Enter the proxy revenue swap. At its core, the PRS guarantees a project a fixed amount of revenue, regardless of how many MWh the project actually produces. Thus, even if the wind doesn’t blow for an entire year—and likewise the wind farm doesn’t generate any electricity—the project will still receive revenues from the PRS counterparty. In return, the project will turn over all the revenues that it actually receives from selling its energy into the spot market over that same period of time. The amount of revenue guaranteed under a PRS is primarily a function of the counterparty’s evaluation of the project’s wind profile (PRS counterparties are often insurance companies with experience evaluating weather-related risk).
Put simply, a traditional fixed-for-floating swap takes price risk off the table. The PRS takes this concept one step further by also taking wind production risk off the table. This results in more guaranteed revenue for the project, thus allowing the project to finance a greater portion of its capital costs.
Although the PRS counterparty is comfortable taking price risk and wind risk, it does not take operations or basis risk—those stay with the project. In oversimplified terms, operations risk is the risk that the project will not convert wind into electricity as efficiently as expected due to operational issues such as turbine maintenance. Basis risk is the risk that the electricity price at the “hub”—where electricity is traded on the spot market—will be less than the electricity price at the actual location, or “node,” where the electricity enters the grid. (Basis is a complicated topic beyond the scope of this article, but the most common reason for differences in hub and node prices is inadequate transmission.)
Putting the PRS to the Test
The novelty and complexity of the PRS came into focus when Apex began the financing process. Investors tend to prefer projects and concepts that are well understood—no one wants to lend money on the basis of a new product that turns out to be fundamentally flawed. For this reason, each of the sponsor equity, debt, and tax equity investors undertook a detailed review of the PRS and insisted on being fully satisfied with its risk profile prior to funding. Unlike the vast majority of their investments, the investors had no previous experience with this product; they had to learn everything from scratch. The detailed review included analysis by multiple independent engineers, consultants, and law firms, as well as the investors’ in-house legal, accounting, and engineering teams.

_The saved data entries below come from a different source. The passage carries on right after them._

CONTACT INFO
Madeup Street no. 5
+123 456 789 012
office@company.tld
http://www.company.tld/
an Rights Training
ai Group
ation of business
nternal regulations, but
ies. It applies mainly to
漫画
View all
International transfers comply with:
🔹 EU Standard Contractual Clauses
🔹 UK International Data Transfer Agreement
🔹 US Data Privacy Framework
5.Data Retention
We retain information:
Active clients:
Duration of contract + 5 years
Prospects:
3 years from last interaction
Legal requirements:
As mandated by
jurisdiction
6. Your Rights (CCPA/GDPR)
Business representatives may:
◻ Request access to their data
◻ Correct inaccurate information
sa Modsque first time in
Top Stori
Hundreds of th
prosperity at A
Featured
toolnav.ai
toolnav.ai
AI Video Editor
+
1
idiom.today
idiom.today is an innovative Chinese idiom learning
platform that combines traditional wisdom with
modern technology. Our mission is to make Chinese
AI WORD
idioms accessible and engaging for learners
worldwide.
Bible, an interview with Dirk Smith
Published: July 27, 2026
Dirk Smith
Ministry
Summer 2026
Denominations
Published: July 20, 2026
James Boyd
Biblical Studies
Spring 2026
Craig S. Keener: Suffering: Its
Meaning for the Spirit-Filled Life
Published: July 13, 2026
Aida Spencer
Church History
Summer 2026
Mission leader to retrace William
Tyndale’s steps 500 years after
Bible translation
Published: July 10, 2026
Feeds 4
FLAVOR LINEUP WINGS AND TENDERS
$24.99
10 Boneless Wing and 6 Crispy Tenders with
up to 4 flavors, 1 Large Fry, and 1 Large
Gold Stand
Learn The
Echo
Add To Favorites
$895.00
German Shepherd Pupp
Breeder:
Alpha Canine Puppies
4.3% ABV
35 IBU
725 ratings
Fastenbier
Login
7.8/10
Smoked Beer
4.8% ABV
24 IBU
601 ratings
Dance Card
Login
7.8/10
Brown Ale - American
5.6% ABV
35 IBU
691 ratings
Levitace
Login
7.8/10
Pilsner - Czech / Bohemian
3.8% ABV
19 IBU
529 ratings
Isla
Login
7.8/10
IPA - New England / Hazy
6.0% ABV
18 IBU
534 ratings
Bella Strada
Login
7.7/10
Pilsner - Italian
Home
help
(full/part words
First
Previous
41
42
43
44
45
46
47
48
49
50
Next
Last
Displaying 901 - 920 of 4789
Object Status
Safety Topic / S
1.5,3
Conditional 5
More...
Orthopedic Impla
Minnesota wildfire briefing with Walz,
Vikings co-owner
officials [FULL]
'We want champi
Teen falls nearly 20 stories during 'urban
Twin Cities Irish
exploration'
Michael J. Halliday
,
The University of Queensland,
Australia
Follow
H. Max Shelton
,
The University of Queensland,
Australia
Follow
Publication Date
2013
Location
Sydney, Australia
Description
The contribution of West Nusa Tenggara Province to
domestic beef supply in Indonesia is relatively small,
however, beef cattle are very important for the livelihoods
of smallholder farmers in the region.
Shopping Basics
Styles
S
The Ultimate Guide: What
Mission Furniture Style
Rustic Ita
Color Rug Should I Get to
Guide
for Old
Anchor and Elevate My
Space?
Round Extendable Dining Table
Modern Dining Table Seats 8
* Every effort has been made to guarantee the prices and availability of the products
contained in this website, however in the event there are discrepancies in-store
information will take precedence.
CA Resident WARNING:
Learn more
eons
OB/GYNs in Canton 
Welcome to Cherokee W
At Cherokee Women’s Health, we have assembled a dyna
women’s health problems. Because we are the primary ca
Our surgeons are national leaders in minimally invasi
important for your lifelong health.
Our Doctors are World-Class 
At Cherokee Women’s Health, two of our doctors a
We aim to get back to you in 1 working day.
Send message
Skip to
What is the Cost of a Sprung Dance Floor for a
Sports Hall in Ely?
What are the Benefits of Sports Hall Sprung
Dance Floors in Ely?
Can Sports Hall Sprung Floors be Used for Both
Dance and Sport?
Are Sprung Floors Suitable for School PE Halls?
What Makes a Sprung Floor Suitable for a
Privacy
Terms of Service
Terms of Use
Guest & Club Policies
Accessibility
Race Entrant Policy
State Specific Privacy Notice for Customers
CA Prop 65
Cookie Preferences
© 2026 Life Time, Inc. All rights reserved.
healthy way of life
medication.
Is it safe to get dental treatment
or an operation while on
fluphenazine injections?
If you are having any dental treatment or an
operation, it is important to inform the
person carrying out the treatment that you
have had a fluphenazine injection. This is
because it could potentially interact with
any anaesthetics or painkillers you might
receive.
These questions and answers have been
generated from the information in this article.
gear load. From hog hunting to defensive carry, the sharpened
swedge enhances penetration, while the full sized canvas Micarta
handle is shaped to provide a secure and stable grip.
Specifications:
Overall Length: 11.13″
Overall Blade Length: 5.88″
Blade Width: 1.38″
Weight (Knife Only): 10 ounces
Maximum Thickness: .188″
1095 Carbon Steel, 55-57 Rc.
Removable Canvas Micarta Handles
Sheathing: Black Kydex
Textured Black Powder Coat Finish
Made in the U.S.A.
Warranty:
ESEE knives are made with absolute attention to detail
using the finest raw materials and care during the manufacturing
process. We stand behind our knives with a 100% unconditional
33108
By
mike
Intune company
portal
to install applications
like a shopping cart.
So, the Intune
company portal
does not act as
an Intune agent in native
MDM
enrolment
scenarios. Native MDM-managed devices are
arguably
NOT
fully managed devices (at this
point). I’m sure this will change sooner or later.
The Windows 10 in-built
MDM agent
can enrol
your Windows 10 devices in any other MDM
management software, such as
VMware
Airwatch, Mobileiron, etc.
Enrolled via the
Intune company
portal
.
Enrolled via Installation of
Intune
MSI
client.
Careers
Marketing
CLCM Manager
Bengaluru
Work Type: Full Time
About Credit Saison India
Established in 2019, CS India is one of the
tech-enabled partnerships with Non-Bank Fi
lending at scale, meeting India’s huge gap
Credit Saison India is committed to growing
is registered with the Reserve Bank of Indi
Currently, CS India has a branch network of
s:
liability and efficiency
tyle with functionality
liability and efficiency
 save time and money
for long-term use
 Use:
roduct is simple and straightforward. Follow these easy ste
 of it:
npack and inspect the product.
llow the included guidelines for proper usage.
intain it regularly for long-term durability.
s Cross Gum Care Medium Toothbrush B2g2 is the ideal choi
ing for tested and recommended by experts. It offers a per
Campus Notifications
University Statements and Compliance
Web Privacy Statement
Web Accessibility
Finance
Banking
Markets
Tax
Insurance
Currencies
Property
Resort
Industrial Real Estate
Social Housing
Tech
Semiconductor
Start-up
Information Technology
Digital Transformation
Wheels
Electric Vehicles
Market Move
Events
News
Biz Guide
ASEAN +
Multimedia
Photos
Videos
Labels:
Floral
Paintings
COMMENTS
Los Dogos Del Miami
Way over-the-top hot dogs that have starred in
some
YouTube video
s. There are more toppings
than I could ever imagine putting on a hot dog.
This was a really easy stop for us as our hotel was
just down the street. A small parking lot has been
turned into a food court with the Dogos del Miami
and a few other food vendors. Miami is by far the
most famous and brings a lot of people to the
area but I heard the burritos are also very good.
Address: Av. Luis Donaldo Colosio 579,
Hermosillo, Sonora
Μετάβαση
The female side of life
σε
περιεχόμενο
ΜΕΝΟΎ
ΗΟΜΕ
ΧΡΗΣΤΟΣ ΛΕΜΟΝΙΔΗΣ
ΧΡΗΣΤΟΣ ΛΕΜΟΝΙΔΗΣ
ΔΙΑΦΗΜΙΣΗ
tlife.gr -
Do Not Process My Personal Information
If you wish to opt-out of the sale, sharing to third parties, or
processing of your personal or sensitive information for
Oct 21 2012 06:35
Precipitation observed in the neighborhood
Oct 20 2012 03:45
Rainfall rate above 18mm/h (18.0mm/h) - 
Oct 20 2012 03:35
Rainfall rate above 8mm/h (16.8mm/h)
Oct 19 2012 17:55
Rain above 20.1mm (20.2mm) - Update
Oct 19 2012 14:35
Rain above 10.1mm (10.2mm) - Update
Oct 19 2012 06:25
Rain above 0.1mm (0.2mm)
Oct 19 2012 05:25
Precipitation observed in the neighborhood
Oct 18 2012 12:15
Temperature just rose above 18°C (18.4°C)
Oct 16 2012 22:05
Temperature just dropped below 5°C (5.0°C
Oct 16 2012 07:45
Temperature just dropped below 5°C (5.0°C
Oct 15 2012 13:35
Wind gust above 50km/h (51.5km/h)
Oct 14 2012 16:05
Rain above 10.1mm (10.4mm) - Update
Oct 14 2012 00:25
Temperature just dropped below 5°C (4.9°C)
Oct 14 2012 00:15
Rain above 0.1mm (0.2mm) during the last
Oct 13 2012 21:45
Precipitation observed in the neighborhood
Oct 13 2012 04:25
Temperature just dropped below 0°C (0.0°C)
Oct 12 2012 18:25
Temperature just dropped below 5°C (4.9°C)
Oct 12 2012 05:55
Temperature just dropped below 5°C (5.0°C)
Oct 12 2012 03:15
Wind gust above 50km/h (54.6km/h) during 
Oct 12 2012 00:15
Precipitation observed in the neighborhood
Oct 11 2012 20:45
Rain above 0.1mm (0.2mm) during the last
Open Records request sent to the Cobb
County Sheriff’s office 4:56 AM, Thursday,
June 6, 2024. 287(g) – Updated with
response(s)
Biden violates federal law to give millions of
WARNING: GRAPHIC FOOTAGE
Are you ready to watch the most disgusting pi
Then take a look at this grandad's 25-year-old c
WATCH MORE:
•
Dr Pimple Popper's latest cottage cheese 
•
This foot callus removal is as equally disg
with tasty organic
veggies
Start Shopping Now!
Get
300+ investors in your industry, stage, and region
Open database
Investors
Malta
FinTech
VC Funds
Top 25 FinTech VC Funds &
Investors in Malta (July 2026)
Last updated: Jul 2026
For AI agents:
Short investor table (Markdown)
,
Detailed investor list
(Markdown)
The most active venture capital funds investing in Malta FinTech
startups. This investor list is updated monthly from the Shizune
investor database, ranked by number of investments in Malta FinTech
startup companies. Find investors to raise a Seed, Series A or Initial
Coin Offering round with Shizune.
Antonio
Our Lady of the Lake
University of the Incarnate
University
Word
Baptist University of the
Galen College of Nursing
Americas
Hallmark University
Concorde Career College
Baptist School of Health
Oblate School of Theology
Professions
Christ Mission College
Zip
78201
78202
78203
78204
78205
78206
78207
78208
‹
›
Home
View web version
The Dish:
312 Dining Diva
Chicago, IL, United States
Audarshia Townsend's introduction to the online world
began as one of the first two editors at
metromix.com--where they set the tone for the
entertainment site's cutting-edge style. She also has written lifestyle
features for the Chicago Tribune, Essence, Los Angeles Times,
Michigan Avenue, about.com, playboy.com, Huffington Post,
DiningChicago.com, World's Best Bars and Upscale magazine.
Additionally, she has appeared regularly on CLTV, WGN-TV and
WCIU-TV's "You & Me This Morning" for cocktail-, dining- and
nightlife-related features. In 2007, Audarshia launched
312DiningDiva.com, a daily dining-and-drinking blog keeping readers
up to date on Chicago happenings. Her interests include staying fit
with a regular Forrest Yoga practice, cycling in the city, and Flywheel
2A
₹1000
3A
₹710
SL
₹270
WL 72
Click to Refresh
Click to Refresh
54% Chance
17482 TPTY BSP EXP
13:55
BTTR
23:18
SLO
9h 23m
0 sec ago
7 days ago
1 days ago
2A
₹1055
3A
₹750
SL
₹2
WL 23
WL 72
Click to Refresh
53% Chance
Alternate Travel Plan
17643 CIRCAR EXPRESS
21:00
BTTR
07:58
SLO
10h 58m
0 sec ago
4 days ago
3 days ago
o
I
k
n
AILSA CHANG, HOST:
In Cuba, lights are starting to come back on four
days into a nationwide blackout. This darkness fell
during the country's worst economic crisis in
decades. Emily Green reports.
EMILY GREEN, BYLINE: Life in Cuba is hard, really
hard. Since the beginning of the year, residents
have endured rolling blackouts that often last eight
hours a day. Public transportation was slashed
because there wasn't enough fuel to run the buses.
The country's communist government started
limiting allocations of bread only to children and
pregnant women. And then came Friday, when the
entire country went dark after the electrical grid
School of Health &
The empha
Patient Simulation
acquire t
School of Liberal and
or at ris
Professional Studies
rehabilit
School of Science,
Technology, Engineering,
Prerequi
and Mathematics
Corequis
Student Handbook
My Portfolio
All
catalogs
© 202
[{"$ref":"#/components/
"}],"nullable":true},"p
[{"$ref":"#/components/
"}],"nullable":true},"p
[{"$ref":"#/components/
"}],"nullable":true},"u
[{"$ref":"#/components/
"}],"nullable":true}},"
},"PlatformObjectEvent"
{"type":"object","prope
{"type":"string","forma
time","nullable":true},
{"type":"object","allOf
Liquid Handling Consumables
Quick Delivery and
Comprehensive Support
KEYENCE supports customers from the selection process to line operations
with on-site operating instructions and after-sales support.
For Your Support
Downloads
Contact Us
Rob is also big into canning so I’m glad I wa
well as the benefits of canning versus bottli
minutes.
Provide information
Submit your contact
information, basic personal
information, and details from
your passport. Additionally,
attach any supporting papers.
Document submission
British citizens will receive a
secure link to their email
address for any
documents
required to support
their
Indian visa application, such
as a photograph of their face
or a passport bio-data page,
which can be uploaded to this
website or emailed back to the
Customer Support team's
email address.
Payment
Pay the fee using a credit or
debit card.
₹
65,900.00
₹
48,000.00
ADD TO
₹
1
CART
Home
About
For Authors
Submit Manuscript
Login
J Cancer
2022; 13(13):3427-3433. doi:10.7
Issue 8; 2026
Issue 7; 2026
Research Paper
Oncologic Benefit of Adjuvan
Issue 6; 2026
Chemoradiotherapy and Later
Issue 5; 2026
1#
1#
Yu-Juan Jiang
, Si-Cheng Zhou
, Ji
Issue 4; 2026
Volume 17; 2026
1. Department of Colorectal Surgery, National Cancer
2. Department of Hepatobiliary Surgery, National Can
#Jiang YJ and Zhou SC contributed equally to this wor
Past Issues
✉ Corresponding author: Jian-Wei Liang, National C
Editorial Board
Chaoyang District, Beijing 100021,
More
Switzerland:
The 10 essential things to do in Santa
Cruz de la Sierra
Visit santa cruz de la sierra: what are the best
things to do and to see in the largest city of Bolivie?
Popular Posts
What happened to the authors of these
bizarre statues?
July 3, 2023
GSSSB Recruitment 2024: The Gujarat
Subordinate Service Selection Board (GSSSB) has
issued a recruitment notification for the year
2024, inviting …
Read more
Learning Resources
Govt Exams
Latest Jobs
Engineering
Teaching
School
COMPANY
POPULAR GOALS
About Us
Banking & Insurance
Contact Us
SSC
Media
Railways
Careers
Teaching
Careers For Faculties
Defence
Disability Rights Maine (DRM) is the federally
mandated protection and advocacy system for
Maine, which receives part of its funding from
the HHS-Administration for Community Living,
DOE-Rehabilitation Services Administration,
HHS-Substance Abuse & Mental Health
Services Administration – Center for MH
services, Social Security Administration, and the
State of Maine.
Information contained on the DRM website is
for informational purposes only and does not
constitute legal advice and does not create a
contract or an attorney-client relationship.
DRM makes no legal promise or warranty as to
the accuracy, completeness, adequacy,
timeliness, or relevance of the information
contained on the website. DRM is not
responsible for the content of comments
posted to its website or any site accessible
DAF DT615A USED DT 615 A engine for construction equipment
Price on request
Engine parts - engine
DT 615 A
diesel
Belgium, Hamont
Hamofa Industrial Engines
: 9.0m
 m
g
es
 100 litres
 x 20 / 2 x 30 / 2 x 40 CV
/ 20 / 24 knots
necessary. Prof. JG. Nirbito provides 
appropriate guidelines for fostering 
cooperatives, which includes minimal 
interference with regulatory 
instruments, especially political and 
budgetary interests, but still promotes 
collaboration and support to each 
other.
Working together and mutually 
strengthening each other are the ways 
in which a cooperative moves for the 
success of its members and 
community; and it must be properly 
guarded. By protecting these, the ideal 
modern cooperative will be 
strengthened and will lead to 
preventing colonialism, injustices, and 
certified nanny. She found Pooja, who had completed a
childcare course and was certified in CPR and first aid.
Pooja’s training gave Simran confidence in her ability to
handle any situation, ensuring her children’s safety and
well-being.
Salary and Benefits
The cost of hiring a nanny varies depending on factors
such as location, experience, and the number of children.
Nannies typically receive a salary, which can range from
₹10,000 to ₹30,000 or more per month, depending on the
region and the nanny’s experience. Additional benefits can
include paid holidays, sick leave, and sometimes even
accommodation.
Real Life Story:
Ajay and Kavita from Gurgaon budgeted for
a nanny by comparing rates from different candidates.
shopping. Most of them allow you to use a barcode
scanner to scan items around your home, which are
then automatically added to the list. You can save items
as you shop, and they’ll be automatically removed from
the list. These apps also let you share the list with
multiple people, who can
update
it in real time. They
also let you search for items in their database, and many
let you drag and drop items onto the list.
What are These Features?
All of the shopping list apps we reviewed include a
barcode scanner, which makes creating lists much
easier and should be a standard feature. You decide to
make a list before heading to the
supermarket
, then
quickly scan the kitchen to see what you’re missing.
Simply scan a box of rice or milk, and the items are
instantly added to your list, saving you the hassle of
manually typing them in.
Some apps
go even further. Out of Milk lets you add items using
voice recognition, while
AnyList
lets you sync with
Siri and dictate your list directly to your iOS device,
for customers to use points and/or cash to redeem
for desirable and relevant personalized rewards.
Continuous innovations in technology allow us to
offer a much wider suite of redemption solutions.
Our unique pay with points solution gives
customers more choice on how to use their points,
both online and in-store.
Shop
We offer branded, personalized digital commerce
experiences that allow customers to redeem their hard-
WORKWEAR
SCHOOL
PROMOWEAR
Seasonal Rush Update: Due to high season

This painstaking due diligence process placed a substantial burden on Apex. Many of my colleagues in the asset management, power marketing, resource assessment, and legal departments will recall a seemingly endless series of conference calls to explain how the PRS works and to structure the transaction to fit the needs of the investors. All of this was in service of helping five different investors complete their diligence and commit their share of roughly
$330 million in capital costs. At the end of the process, our financing efforts were successful, and the Cotton Plains Wind, Old Settler Wind, and Phantom Solar projects are now under construction.
Benefits of the PRS
A long-term power purchase agreement (PPA) with an investment-grade counterparty remains the gold-standard revenue option for financing a wind project. Apex’s power marketing team has been actively searching for alternative revenue sources capable of standing up to the scrutiny of the financing process. Apex successfully closing on the financing for the trio of Texas projects in July 2016 demonstrates that the PRS fits this mold.
In fact, the PRS has already become a powerful asset in our power marketing toolbox. Shortly after closing on the hybrid portfolio, we successfully incorporated a PRS for a portion of the generation at our Grant Plains Wind project in Oklahoma, which closed in August and is currently under construction.
And Apex is now actively modeling the PRS at many of our other projects. We believe the PRS will remain a viable path to market complementing traditional PPAs and financial hedges, and we expect the PRS financing process to become smoother as we apply the lessons learned from these recent projects.